Senior military officials, however, were quick to contradict this saying they had no "credible'' evidence for it. "We are not aware... that the Iraqi Government or its agencies are passing on weapons of mass destruction to Al-Qaeda. Nor have we seen any credible evidence linking the Iraqi Government to the September 11 attacks,'' a military source told The Independent.
Critics accused the Government of planting stories to counter the growing unease among Labour MPs and within the Cabinet over Mr Blair's backing for any U.S. military action against Iraq. The Defence Secretary, Geoff Hoon, infuriated his anti-war colleagues saying that such action did not necessarily require U.N. sanction. "As far as I understand the position, legally we would be perfectly entitled to use force as we have done in the past without the support of a United Nations Security Council resolution,'' he told ITV, intensifying the rift in the Cabinet over the issue.
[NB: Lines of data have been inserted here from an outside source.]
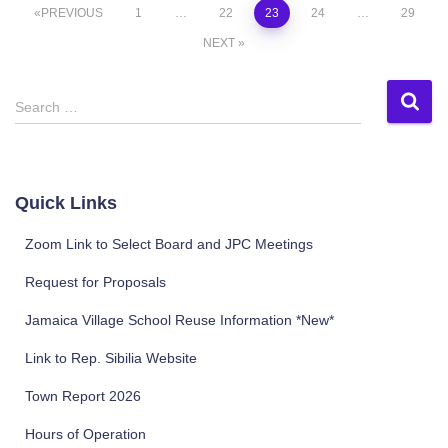
Posts
PREVIOUS
1
…
22
23
24
…
29
NEXT
pagination
S
Search …
e
a
r
c
Quick Links
h
f
Zoom Link to Select Board and JPC Meetings
o
r
Request for Proposals
:
Jamaica Village School Reuse Information *New*
Link to Rep. Sibilia Website
Town Report 2026
Hours of Operation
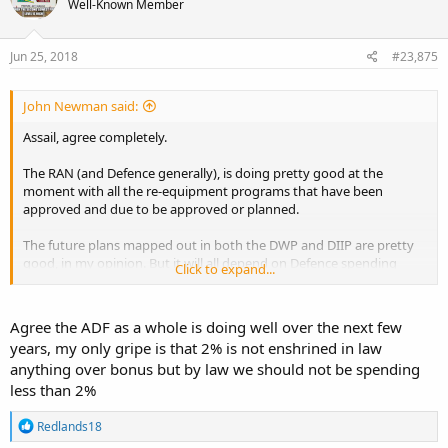
Well-Known Member
i
o
n
s
Jun 25, 2018
#23,875
:
John Newman said:
Assail, agree completely.
The RAN (and Defence generally), is doing pretty good at the
moment with all the re-equipment programs that have been
approved and due to be approved or planned.
The future plans mapped out in both the DWP and DIIP are pretty
good, in my opinion. But it will all depend on Defence spending
Click to expand...
being maintained (let alone increased) by future Governments.
Defence spending is currently at 1.9% of GDP, and within the next
Agree the ADF as a whole is doing well over the next few
two Federal budgets its planned to reach 2% and stay at 2%, and if
years, my only gripe is that 2% is not enshrined in law
we continue to have a reasonable bi-partisan approach from both
anything over bonus but by law we should not be spending
the major political parties, then hopefully that continues.
less than 2%
My biggest concern is that if we have a future Gillard ‘Left of the
Left’ type Government in power, then there is more chance of the
R
Redlands18
e
Defence budget being pillaged to pay for something else on their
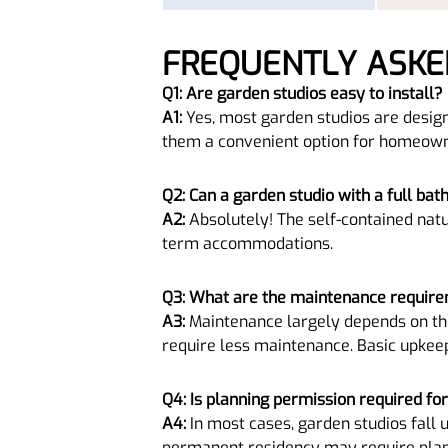
FREQUENTLY ASKE
Q1: Are garden studios easy to install?
A1:
Yes, most garden studios are design
them a convenient option for homeown
Q2: Can a garden studio with a full bat
A2:
Absolutely! The self-contained natu
term accommodations.
Q3: What are the maintenance require
A3:
Maintenance largely depends on the
require less maintenance. Basic upkee
Q4: Is planning permission required fo
A4:
In most cases, garden studios fall 
permanent residency may require planni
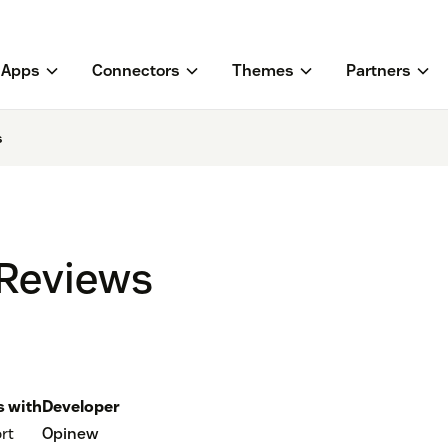
Apps
Connectors
Themes
Partners
s
 Reviews
 with
Developer
rt
Opinew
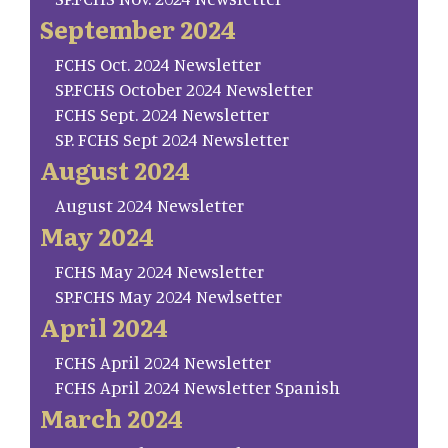
September 2024
FCHS Oct. 2024 Newsletter
SP.FCHS October 2024 Newsletter
FCHS Sept. 2024 Newsletter
SP. FCHS Sept 2024 Newsletter
August 2024
August 2024 Newsletter
May 2024
FCHS May 2024 Newsletter
SP.FCHS May 2024 Newlsetter
April 2024
FCHS April 2024 Newsletter
FCHS April 2024 Newsletter Spanish
March 2024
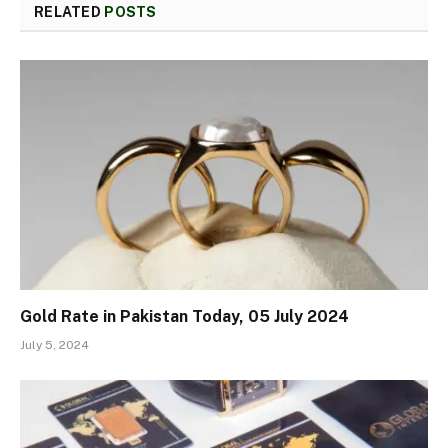
RELATED
POSTS
Gold Rate in Pakistan Today, 05 July 2024
July 5, 2024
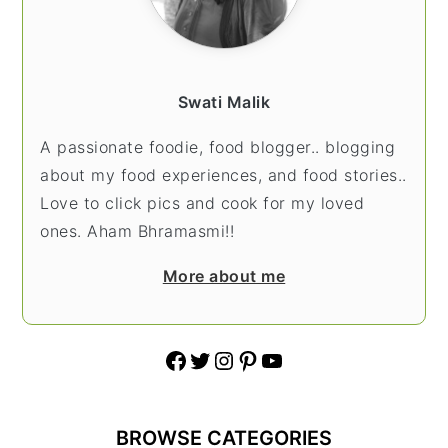
Swati Malik
A passionate foodie, food blogger.. blogging
about my food experiences, and food stories..
Love to click pics and cook for my loved
ones. Aham Bhramasmi!!
More about me
Facebook
Twitter
Instagram
Pinterest
YouTube
BROWSE CATEGORIES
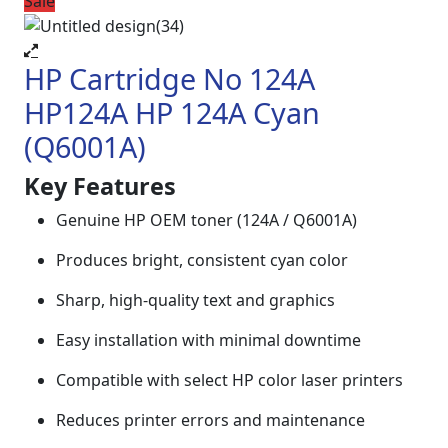
Sale
HP Cartridge No 124A
HP124A HP 124A Cyan
(Q6001A)
Key Features
Genuine HP OEM toner (124A / Q6001A)
Produces bright, consistent cyan color
Sharp, high-quality text and graphics
Easy installation with minimal downtime
Compatible with select HP color laser printers
Reduces printer errors and maintenance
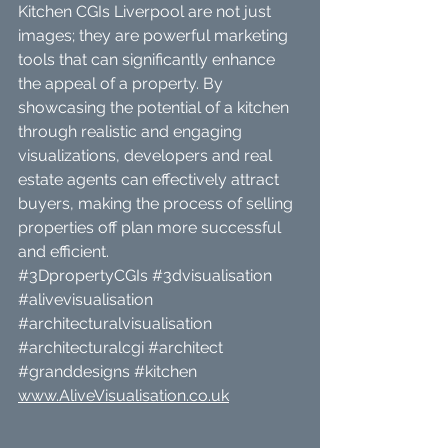
Kitchen CGIs Liverpool are not just 
images; they are powerful marketing 
tools that can significantly enhance 
the appeal of a property. By 
showcasing the potential of a kitchen 
through realistic and engaging 
visualizations, developers and real 
estate agents can effectively attract 
buyers, making the process of selling 
properties off plan more successful 
and efficient.
#3DpropertyCGIs
#3dvisualisation
#alivevisualisation
#architecturalvisualisation
#architecturalcgi
#architect
#granddesigns
#kitchen
www.AliveVisualisation.co.uk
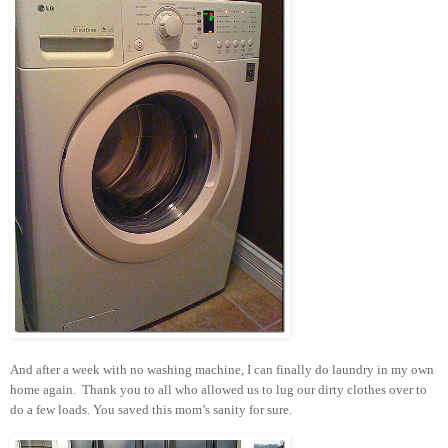
And after a week with no washing machine, I can finally do laundry in my own
home again. Thank you to all who allowed us to lug our dirty clothes over to
do a few loads. You saved this mom’s sanity for sure.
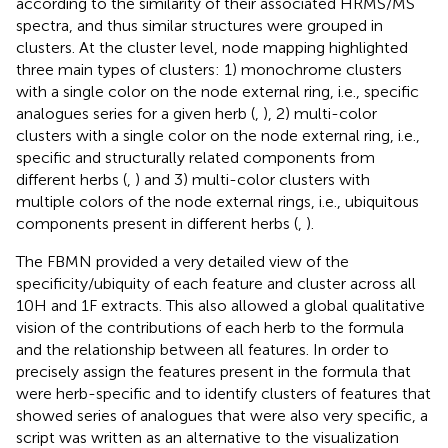
according to the similarity of their associated HRMS/MS
spectra, and thus similar structures were grouped in
clusters. At the cluster level, node mapping highlighted
three main types of clusters: 1) monochrome clusters
with a single color on the node external ring, i.e., specific
analogues series for a given herb (
,
), 2) multi-color
clusters with a single color on the node external ring, i.e.,
specific and structurally related components from
different herbs (
,
) and 3) multi-color clusters with
multiple colors of the node external rings, i.e., ubiquitous
components present in different herbs (
,
).
The FBMN provided a very detailed view of the
specificity/ubiquity of each feature and cluster across all
10H and 1F extracts. This also allowed a global qualitative
vision of the contributions of each herb to the formula
and the relationship between all features. In order to
precisely assign the features present in the formula that
were herb-specific and to identify clusters of features that
showed series of analogues that were also very specific, a
script was written as an alternative to the visualization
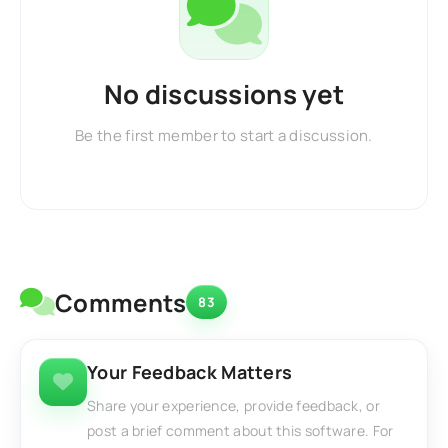
No discussions yet
Be the first member to start a discussion.
Comments
83
Your Feedback Matters
Share your experience, provide feedback, or
post a brief comment about this software. For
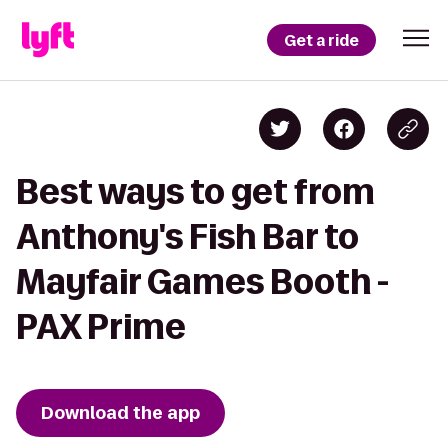
Get a ride
Best ways to get from
Anthony's Fish Bar to
Mayfair Games Booth -
PAX Prime
Download the app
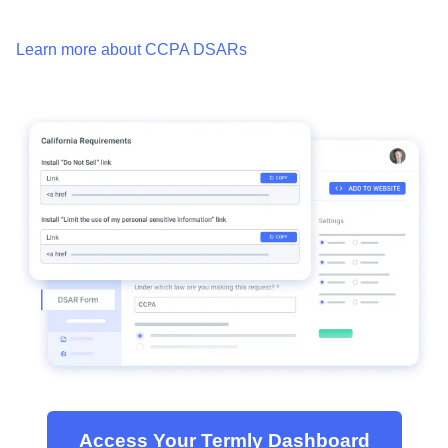
Learn more about CCPA DSARs
Access Your Termly Dashboard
Clare Short, a senior Cabinet Minister, threatened last week to resign if Britain backed any military strikes against Baghdad without a fresh U.N. mandate.
The Foreign Secretary, in a major speech on Tuesday, blew hot and cold saying on the one hand that Saddam Hussein could let himself off the hook if he allowed U.N. weapons inspectors back into the country and they gave him a clean cheat, but insisting that his regime posed a threat to world peace and Britain must "stand up to bullies like Saddam''.
In what commentators described as a dangerous doctrine, Mr Straw advocated a policy based on "foresight not hindsight'' to deal with potentially dangerous regimes.
"Western nations must try to prevent the rise of regimes like that of Saddam Hussein to avoid threats to world stability'', he said prompting The Times to dub it as a "distinctly odd theory of pre-emptive action''.